The development has created more choices, and more decisions, for agents and their clients.
Agents will, of course, want to know if the specialist tour operator pays commission and many do, including Journeys International and G Adventures.
Once the commission question is answered, choosing between a smaller specialty firm and a larger tour op is a matter of assessing the different natures of each.
What specialty firms offer
“It’s not so much a question of taking people exclusively [to exotic destinations]; rather we take them differently,” said Will Weber, senior director and co-founder of Journeys International, a specialist in small group adventure travel and ecotourism.
Journeys International tailors its trips, “curating the experience to match the individual’s interest,” Weber said. “Many of our people tell us, ‘I don’t take group tours, but I know I can’t do this on my own.’”
“Our clients tend to have higher expectations in terms of gaining more in-depth knowledge from local guides and more opportunities for interactions on a personal basis.”
In contrast, the larger tour operators “tend to have a more generalized focus,” according to Weber.
The advantages of big
For Jeremy Palmer, Tauck Tours’ vice president/general manager, land division and new ventures, choosing between a specialist or larger tour operator, “is not an either/or. There are pros and cons to each.”
“If you’re going with someone who only goes to one place for 30 years, you would hope there’s a level of service that comes with that,” he said, adding: “I think we match that.
“But on the flip side, because we are so large, there are things clients can expect before and after the journey, not just while they are there,” Palmer said,
The tried and true
Traveling with a larger tour operator, especially to more remote destinations, provides travelers with a greater level of comfort, according to Steve Born, vice president of marketing for the Globus Family of Brands.

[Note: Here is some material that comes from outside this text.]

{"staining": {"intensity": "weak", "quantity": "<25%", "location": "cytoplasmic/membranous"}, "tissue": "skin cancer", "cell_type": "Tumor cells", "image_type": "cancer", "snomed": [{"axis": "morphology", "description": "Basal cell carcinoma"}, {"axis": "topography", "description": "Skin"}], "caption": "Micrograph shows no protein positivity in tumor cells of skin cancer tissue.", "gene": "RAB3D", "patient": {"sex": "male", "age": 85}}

“We know these niche operators are perceived as specialists by agents, but they have to weigh that against more tried and true operators like us,” he said.
“A specialist operator may not have the range of product we offer and, with Globus, the different brands we have. It’s also more than likely the client will be more familiar with our brands, giving us more street cred.”
One advantage for agents is that bookings they make with Globus to exotic destinations contribute to their overall volume with the firm, whereas a booking with a specialist is likely to be a “one-off,” Born added.
Overall, the increased competition in the exotic travel arena is desirable, said General Tours World Traveler president Bob Drumm.
“The competition is healthy, and it addresses the particular needs that travelers have,” Drumm said. Some companies focus on specific interests or activities, others on particular destinations and budgets.
“The U.S. has always had a very fragmented tour operator market, with operators offering tours all over the world,” he added.